TASK TO CARRY OUT:
Each entry must appear again exactly as it does in the source.

SOURCE MATERIAL:
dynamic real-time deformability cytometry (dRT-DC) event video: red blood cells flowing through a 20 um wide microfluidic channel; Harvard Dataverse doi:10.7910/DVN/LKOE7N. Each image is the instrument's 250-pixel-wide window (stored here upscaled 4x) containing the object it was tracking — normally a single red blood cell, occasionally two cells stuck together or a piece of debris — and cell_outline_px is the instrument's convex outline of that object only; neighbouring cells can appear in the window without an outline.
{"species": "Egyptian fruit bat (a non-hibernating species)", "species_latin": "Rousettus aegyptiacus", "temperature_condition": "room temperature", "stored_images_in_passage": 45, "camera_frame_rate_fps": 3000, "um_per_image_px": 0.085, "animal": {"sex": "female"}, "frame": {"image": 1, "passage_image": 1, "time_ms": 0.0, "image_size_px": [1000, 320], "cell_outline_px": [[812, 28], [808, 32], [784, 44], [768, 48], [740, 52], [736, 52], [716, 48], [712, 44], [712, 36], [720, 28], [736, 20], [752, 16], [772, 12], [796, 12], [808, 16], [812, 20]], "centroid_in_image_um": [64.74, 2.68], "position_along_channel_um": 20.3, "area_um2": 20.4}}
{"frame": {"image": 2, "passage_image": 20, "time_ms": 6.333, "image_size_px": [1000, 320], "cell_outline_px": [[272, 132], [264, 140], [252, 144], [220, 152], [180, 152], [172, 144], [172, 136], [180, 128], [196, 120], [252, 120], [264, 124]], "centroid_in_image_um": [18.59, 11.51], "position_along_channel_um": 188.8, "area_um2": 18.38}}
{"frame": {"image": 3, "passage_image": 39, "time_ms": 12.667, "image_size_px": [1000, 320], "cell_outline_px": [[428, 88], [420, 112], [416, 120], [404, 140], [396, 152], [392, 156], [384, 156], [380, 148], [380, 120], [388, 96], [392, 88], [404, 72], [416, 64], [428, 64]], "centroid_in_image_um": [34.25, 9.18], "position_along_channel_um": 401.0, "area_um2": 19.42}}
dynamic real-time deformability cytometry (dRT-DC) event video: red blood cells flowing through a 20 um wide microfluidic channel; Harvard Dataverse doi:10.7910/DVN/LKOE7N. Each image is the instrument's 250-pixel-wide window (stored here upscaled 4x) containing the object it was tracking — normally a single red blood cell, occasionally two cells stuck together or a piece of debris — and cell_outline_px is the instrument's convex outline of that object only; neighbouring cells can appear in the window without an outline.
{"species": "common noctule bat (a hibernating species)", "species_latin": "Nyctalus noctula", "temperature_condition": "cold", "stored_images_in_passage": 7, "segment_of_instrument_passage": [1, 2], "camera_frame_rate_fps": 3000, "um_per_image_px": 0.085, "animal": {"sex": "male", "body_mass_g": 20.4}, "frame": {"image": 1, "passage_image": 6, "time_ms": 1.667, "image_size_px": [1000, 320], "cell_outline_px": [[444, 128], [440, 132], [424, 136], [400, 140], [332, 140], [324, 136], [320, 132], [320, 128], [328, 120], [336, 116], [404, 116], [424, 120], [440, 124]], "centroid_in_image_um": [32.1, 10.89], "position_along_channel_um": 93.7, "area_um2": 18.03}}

OUTPUT OF THE EXERCISE:
dynamic real-time deformability cytometry (dRT-DC) event video: red blood cells flowing through a 20 um wide microfluidic channel; Harvard Dataverse doi:10.7910/DVN/LKOE7N. Each image is the instrument's 250-pixel-wide window (stored here upscaled 4x) containing the object it was tracking — normally a single red blood cell, occasionally two cells stuck together or a piece of debris — and cell_outline_px is the instrument's convex outline of that object only; neighbouring cells can appear in the window without an outline.
{"species": "Egyptian fruit bat (a non-hibernating species)", "species_latin": "Rousettus aegyptiacus", "temperature_condition": "room temperature", "stored_images_in_passage": 45, "camera_frame_rate_fps": 3000, "um_per_image_px": 0.085, "animal": {"sex": "female"}, "frame": {"image": 1, "passage_image": 1, "time_ms": 0.0, "image_size_px": [1000, 320], "cell_outline_px": [[812, 28], [808, 32], [784, 44], [768, 48], [740, 52], [736, 52], [716, 48], [712, 44], [712, 36], [720, 28], [736, 20], [752, 16], [772, 12], [796, 12], [808, 16], [812, 20]], "centroid_in_image_um": [64.74, 2.68], "position_along_channel_um": 20.3, "area_um2": 20.4}}
{"frame": {"image": 2, "passage_image": 20, "time_ms": 6.333, "image_size_px": [1000, 320], "cell_outline_px": [[272, 132], [264, 140], [252, 144], [220, 152], [180, 152], [172, 144], [172, 136], [180, 128], [196, 120], [252, 120], [264, 124]], "centroid_in_image_um": [18.59, 11.51], "position_along_channel_um": 188.8, "area_um2": 18.38}}
{"frame": {"image": 3, "passage_image": 39, "time_ms": 12.667, "image_size_px": [1000, 320], "cell_outline_px": [[428, 88], [420, 112], [416, 120], [404, 140], [396, 152], [392, 156], [384, 156], [380, 148], [380, 120], [388, 96], [392, 88], [404, 72], [416, 64], [428, 64]], "centroid_in_image_um": [34.25, 9.18], "position_along_channel_um": 401.0, "area_um2": 19.42}}
dynamic real-time deformability cytometry (dRT-DC) event video: red blood cells flowing through a 20 um wide microfluidic channel; Harvard Dataverse doi:10.7910/DVN/LKOE7N. Each image is the instrument's 250-pixel-wide window (stored here upscaled 4x) containing the object it was tracking — normally a single red blood cell, occasionally two cells stuck together or a piece of debris — and cell_outline_px is the instrument's convex outline of that object only; neighbouring cells can appear in the window without an outline.
{"species": "common noctule bat (a hibernating species)", "species_latin": "Nyctalus noctula", "temperature_condition": "cold", "stored_images_in_passage": 7, "segment_of_instrument_passage": [1, 2], "camera_frame_rate_fps": 3000, "um_per_image_px": 0.085, "animal": {"sex": "male", "body_mass_g": 20.4}, "frame": {"image": 1, "passage_image": 6, "time_ms": 1.667, "image_size_px": [1000, 320], "cell_outline_px": [[444, 128], [440, 132], [424, 136], [400, 140], [332, 140], [324, 136], [320, 132], [320, 128], [328, 120], [336, 116], [404, 116], [424, 120], [440, 124]], "centroid_in_image_um": [32.1, 10.89], "position_along_channel_um": 93.7, "area_um2": 18.03}}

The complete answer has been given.